▶ _BRIEF_: Before doing anything else, copy the entries below exactly.

(Collected data)
* * * * *

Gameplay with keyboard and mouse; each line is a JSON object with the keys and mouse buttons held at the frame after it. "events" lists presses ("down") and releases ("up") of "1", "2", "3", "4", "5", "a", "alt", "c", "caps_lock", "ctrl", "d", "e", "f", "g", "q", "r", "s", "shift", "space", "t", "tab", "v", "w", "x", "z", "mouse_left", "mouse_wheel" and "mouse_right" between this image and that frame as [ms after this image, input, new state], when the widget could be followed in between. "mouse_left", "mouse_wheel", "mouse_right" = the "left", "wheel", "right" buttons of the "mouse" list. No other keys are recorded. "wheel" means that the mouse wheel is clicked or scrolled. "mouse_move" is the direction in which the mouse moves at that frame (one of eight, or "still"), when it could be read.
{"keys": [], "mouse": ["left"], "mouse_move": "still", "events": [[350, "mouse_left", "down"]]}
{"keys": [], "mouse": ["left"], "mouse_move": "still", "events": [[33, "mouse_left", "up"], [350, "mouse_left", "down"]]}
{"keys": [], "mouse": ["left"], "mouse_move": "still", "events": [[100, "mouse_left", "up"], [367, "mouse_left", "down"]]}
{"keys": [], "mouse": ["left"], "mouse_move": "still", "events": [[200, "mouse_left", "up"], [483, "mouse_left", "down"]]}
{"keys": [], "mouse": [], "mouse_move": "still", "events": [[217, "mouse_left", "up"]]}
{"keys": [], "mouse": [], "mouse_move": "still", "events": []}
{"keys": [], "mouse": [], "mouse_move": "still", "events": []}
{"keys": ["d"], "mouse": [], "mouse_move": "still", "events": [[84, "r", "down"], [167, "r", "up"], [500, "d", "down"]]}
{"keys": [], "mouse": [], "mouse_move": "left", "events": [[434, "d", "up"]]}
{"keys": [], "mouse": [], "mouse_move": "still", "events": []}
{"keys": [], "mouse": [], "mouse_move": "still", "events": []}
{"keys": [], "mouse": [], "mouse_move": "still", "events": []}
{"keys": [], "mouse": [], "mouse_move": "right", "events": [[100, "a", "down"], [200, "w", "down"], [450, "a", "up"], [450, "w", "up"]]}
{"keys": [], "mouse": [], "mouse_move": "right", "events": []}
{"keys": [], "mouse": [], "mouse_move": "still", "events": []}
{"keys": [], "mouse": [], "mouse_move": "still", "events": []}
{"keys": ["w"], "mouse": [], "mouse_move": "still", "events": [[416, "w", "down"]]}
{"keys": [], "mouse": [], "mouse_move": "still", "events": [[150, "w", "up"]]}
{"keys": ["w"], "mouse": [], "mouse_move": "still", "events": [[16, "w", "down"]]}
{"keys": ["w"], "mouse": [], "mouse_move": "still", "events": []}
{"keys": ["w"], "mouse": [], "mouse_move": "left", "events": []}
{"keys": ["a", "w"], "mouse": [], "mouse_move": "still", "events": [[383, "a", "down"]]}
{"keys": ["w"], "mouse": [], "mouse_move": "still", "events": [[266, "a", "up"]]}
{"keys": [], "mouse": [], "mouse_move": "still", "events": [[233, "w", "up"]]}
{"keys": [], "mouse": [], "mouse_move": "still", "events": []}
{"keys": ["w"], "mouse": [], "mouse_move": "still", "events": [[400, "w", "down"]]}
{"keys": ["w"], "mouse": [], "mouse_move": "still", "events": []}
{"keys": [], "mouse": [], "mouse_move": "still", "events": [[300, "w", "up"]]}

* * * * *

▶ _WRITTEN RESPONSE_:
Gameplay with keyboard and mouse; each line is a JSON object with the keys and mouse buttons held at the frame after it. "events" lists presses ("down") and releases ("up") of "1", "2", "3", "4", "5", "a", "alt", "c", "caps_lock", "ctrl", "d", "e", "f", "g", "q", "r", "s", "shift", "space", "t", "tab", "v", "w", "x", "z", "mouse_left", "mouse_wheel" and "mouse_right" between this image and that frame as [ms after this image, input, new state], when the widget could be followed in between. "mouse_left", "mouse_wheel", "mouse_right" = the "left", "wheel", "right" buttons of the "mouse" list. No other keys are recorded. "wheel" means that the mouse wheel is clicked or scrolled. "mouse_move" is the direction in which the mouse moves at that frame (one of eight, or "still"), when it could be read.
{"keys": [], "mouse": ["left"], "mouse_move": "still", "events": [[350, "mouse_left", "down"]]}
{"keys": [], "mouse": ["left"], "mouse_move": "still", "events": [[33, "mouse_left", "up"], [350, "mouse_left", "down"]]}
{"keys": [], "mouse": ["left"], "mouse_move": "still", "events": [[100, "mouse_left", "up"], [367, "mouse_left", "down"]]}
{"keys": [], "mouse": ["left"], "mouse_move": "still", "events": [[200, "mouse_left", "up"], [483, "mouse_left", "down"]]}
{"keys": [], "mouse": [], "mouse_move": "still", "events": [[217, "mouse_left", "up"]]}
{"keys": [], "mouse": [], "mouse_move": "still", "events": []}
{"keys": [], "mouse": [], "mouse_move": "still", "events": []}
{"keys": ["d"], "mouse": [], "mouse_move": "still", "events": [[84, "r", "down"], [167, "r", "up"], [500, "d", "down"]]}
{"keys": [], "mouse": [], "mouse_move": "left", "events": [[434, "d", "up"]]}
{"keys": [], "mouse": [], "mouse_move": "still", "events": []}
{"keys": [], "mouse": [], "mouse_move": "still", "events": []}
{"keys": [], "mouse": [], "mouse_move": "still", "events": []}
{"keys": [], "mouse": [], "mouse_move": "right", "events": [[100, "a", "down"], [200, "w", "down"], [450, "a", "up"], [450, "w", "up"]]}
{"keys": [], "mouse": [], "mouse_move": "right", "events": []}
{"keys": [], "mouse": [], "mouse_move": "still", "events": []}
{"keys": [], "mouse": [], "mouse_move": "still", "events": []}
{"keys": ["w"], "mouse": [], "mouse_move": "still", "events": [[416, "w", "down"]]}
{"keys": [], "mouse": [], "mouse_move": "still", "events": [[150, "w", "up"]]}
{"keys": ["w"], "mouse": [], "mouse_move": "still", "events": [[16, "w", "down"]]}
{"keys": ["w"], "mouse": [], "mouse_move": "still", "events": []}
{"keys": ["w"], "mouse": [], "mouse_move": "left", "events": []}
{"keys": ["a", "w"], "mouse": [], "mouse_move": "still", "events": [[383, "a", "down"]]}
{"keys": ["w"], "mouse": [], "mouse_move": "still", "events": [[266, "a", "up"]]}
{"keys": [], "mouse": [], "mouse_move": "still", "events": [[233, "w", "up"]]}
{"keys": [], "mouse": [], "mouse_move": "still", "events": []}
{"keys": ["w"], "mouse": [], "mouse_move": "still", "events": [[400, "w", "down"]]}
{"keys": ["w"], "mouse": [], "mouse_move": "still", "events": []}
{"keys": [], "mouse": [], "mouse_move": "still", "events": [[300, "w", "up"]]}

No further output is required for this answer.